MI ENEMIGO INTERIOR
Sorprendida, la vi caer
sobre el sofá y lanzar un objeto sobre mi escritorio. Era un preservativo.
Temblaban sus manos y visiblemente furiosa me increpó.
—Señora,¡ tiene que investigar! Lo encontré
en la escalera del fondo, la que está sin luz!
Miré el objeto y pensé : el auxiliar de aseo no vio aquel implemento cuando realizó sus labores.
Aun así, no era motivo suficiente para desencadenar la
reacción histérica de la profesora.
Ella debería comprender que en una escuela de adultos, el amor y los estudios se
pueden mezclar.
. Me escuché calmadamente preguntar:
¿Colega, hace cuánto tiempo que “no le ve el
ojo a la papa”?
La profesora la miró con ojos desorbitados y
espetó — ¿Qué dijo, señora?
Espantada, ante mi desaguisado, respiré hondo y traté de "enmendar
la plana".
—Señora
Margarita ¿Qué puedo hacer para tranquilizarla?

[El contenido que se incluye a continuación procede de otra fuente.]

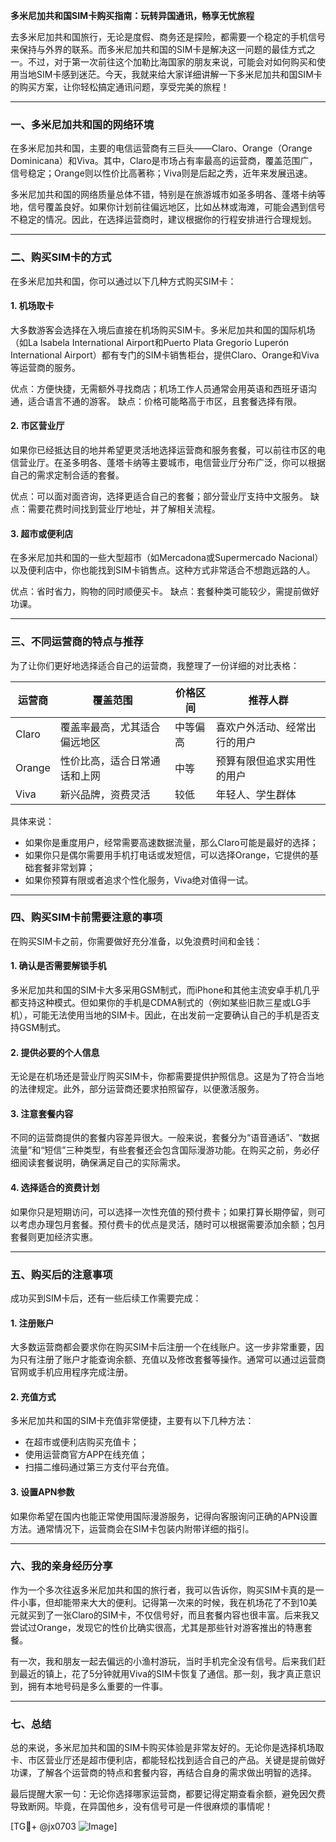 **多米尼加共和国SIM卡购买指南：玩转异国通讯，畅享无忧旅程**

去多米尼加共和国旅行，无论是度假、商务还是探险，都需要一个稳定的手机信号来保持与外界的联系。而多米尼加共和国的SIM卡是解决这一问题的最佳方式之一。不过，对于第一次前往这个加勒比海国家的朋友来说，可能会对如何购买和使用当地SIM卡感到迷茫。今天，我就来给大家详细讲解一下多米尼加共和国SIM卡的购买方案，让你轻松搞定通讯问题，享受完美的旅程！

---

### **一、多米尼加共和国的网络环境**
在多米尼加共和国，主要的电信运营商有三巨头——Claro、Orange（Orange Dominicana）和Viva。其中，Claro是市场占有率最高的运营商，覆盖范围广，信号稳定；Orange则以性价比高著称；Viva则是后起之秀，近年来发展迅速。

多米尼加共和国的网络质量总体不错，特别是在旅游城市如圣多明各、蓬塔卡纳等地，信号覆盖良好。如果你计划前往偏远地区，比如丛林或海滩，可能会遇到信号不稳定的情况。因此，在选择运营商时，建议根据你的行程安排进行合理规划。

---

### **二、购买SIM卡的方式**
在多米尼加共和国，你可以通过以下几种方式购买SIM卡：

#### **1. 机场取卡**
大多数游客会选择在入境后直接在机场购买SIM卡。多米尼加共和国的国际机场（如La Isabela International Airport和Puerto Plata Gregorio Luperón International Airport）都有专门的SIM卡销售柜台，提供Claro、Orange和Viva等运营商的服务。

优点：方便快捷，无需额外寻找商店；机场工作人员通常会用英语和西班牙语沟通，适合语言不通的游客。
缺点：价格可能略高于市区，且套餐选择有限。

#### **2. 市区营业厅**
如果你已经抵达目的地并希望更灵活地选择运营商和服务套餐，可以前往市区的电信营业厅。在圣多明各、蓬塔卡纳等主要城市，电信营业厅分布广泛，你可以根据自己的需求定制合适的套餐。

优点：可以面对面咨询，选择更适合自己的套餐；部分营业厅支持中文服务。
缺点：需要花费时间找到营业厅地址，并了解相关流程。

#### **3. 超市或便利店**
在多米尼加共和国的一些大型超市（如Mercadona或Supermercado Nacional）以及便利店中，你也能找到SIM卡销售点。这种方式非常适合不想跑远路的人。

优点：省时省力，购物的同时顺便买卡。
缺点：套餐种类可能较少，需提前做好功课。

---

### **三、不同运营商的特点与推荐**
为了让你们更好地选择适合自己的运营商，我整理了一份详细的对比表格：

| **运营商** | **覆盖范围** | **价格区间** | **推荐人群** |
|-------------|--------------|--------------|--------------|
| Claro       | 覆盖率最高，尤其适合偏远地区 | 中等偏高     | 喜欢户外活动、经常出行的用户 |
| Orange      | 性价比高，适合日常通话和上网 | 中等         | 预算有限但追求实用性的用户 |
| Viva        | 新兴品牌，资费灵活           | 较低         | 年轻人、学生群体 |

具体来说：
- 如果你是重度用户，经常需要高速数据流量，那么Claro可能是最好的选择；
- 如果你只是偶尔需要用手机打电话或发短信，可以选择Orange，它提供的基础套餐非常划算；
- 如果你预算有限或者追求个性化服务，Viva绝对值得一试。

---

### **四、购买SIM卡前需要注意的事项**
在购买SIM卡之前，你需要做好充分准备，以免浪费时间和金钱：

#### **1. 确认是否需要解锁手机**
多米尼加共和国的SIM卡大多采用GSM制式，而iPhone和其他主流安卓手机几乎都支持这种模式。但如果你的手机是CDMA制式的（例如某些旧款三星或LG手机），可能无法使用当地的SIM卡。因此，在出发前一定要确认自己的手机是否支持GSM制式。

#### **2. 提供必要的个人信息**
无论是在机场还是营业厅购买SIM卡，你都需要提供护照信息。这是为了符合当地的法律规定。此外，部分运营商还要求拍照留存，以便激活服务。

#### **3. 注意套餐内容**
不同的运营商提供的套餐内容差异很大。一般来说，套餐分为“语音通话”、“数据流量”和“短信”三种类型，有些套餐还会包含国际漫游功能。在购买之前，务必仔细阅读套餐说明，确保满足自己的实际需求。

#### **4. 选择适合的资费计划**
如果你只是短期访问，可以选择一次性充值的预付费卡；如果打算长期停留，则可以考虑办理包月套餐。预付费卡的优点是灵活，随时可以根据需要添加余额；包月套餐则更加经济实惠。

---

### **五、购买后的注意事项**
成功买到SIM卡后，还有一些后续工作需要完成：

#### **1. 注册账户**
大多数运营商都会要求你在购买SIM卡后注册一个在线账户。这一步非常重要，因为只有注册了账户才能查询余额、充值以及修改套餐等操作。通常可以通过运营商官网或手机应用程序完成注册。

#### **2. 充值方式**
多米尼加共和国的SIM卡充值非常便捷，主要有以下几种方法：
- 在超市或便利店购买充值卡；
- 使用运营商官方APP在线充值；
- 扫描二维码通过第三方支付平台充值。

#### **3. 设置APN参数**
如果你希望在国内也能正常使用国际漫游服务，记得向客服询问正确的APN设置方法。通常情况下，运营商会在SIM卡包装内附带详细的指引。

---

### **六、我的亲身经历分享**
作为一个多次往返多米尼加共和国的旅行者，我可以告诉你，购买SIM卡真的是一件小事，但却能带来大大的便利。记得第一次来的时候，我在机场花了不到10美元就买到了一张Claro的SIM卡，不仅信号好，而且套餐内容也很丰富。后来我又尝试过Orange，发现它的性价比确实很高，尤其是那些针对游客推出的特惠套餐。

有一次，我和朋友一起去偏远的小渔村游玩，当时手机完全没有信号。后来我们赶到最近的镇上，花了5分钟就用Viva的SIM卡恢复了通信。那一刻，我才真正意识到，拥有本地号码是多么重要的一件事。

---

### **七、总结**
总的来说，多米尼加共和国的SIM卡购买体验是非常友好的。无论你是选择机场取卡、市区营业厅还是超市便利店，都能轻松找到适合自己的产品。关键是提前做好功课，了解各个运营商的特点和套餐内容，再结合自身的需求做出明智的选择。

最后提醒大家一句：无论你选择哪家运营商，都要记得定期查看余额，避免因欠费导致断网。毕竟，在异国他乡，没有信号可是一件很麻烦的事情呢！

[TG💪+ @jx0703 ![Image](https://github.com/user-attachments/assets/dbca1d08-cadb-493c-b0ec-ad6f7a83f270)]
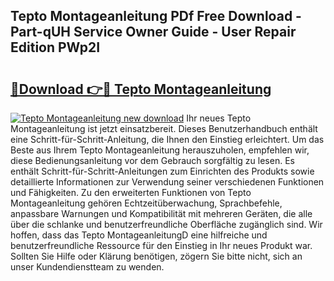 ## Tepto Montageanleitung PDf Free Download - Part-qUH Service Owner Guide - User Repair Edition PWp2I

# <h2><a href="http://df6sqy.blite.top/?on=Tepto+Montageanleitung">🔗Download 👉🔴 Tepto Montageanleitung</a></h2>

[![Tepto Montageanleitung new download](https://i.imgur.com/lujVjoI.png)](http://df6sqy.blite.top/?on=Tepto+Montageanleitung)
Ihr neues Tepto Montageanleitung ist jetzt einsatzbereit. Dieses Benutzerhandbuch enthält eine Schritt-für-Schritt-Anleitung, die Ihnen den Einstieg erleichtert. Um das Beste aus Ihrem Tepto Montageanleitung herauszuholen, empfehlen wir, diese Bedienungsanleitung vor dem Gebrauch sorgfältig zu lesen. Es enthält Schritt-für-Schritt-Anleitungen zum Einrichten des Produkts sowie detaillierte Informationen zur Verwendung seiner verschiedenen Funktionen und Fähigkeiten. Zu den erweiterten Funktionen von Tepto Montageanleitung gehören Echtzeitüberwachung, Sprachbefehle, anpassbare Warnungen und Kompatibilität mit mehreren Geräten, die alle über die schlanke und benutzerfreundliche Oberfläche zugänglich sind. Wir hoffen, dass das Tepto MontageanleitungD eine hilfreiche und benutzerfreundliche Ressource für den Einstieg in Ihr neues Produkt war. Sollten Sie Hilfe oder Klärung benötigen, zögern Sie bitte nicht, sich an unser Kundendienstteam zu wenden.
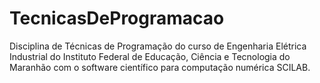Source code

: # TecnicasDeProgramacao
Disciplina de Técnicas de Programação do curso de Engenharia Elétrica Industrial do Instituto Federal de Educação, Ciência e Tecnologia do Maranhão com o software científico para computação numérica SCILAB.
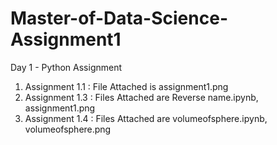 # Master-of-Data-Science-Assignment1
Day 1 - Python Assignment
1. Assignment 1.1 :  File Attached is assignment1.png
2. Assignment 1.3 : Files Attached are Reverse name.ipynb, assignment1.png
3. Assignment 1.4 : Files Attached are volumeofsphere.ipynb, volumeofsphere.png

La madura profesora de Historia se levantó del sillón y
me miró fijamente. La duda asomada a sus ojos, frunció el ceño, sacó un pañuelo, limpió
sus anteojos, me miró fijamente. Incrédula, dudaba.
Luego tomó el paquete, lo lanzó con violencia al papelero. Abrió
la puerta para salir.
El
portazo me sobresaltó.
Respiré aliviada, pero hasta hoy creo, que en mi interior se esconde
un oscuro personaje que pregunta barbaridades, sin mi permiso.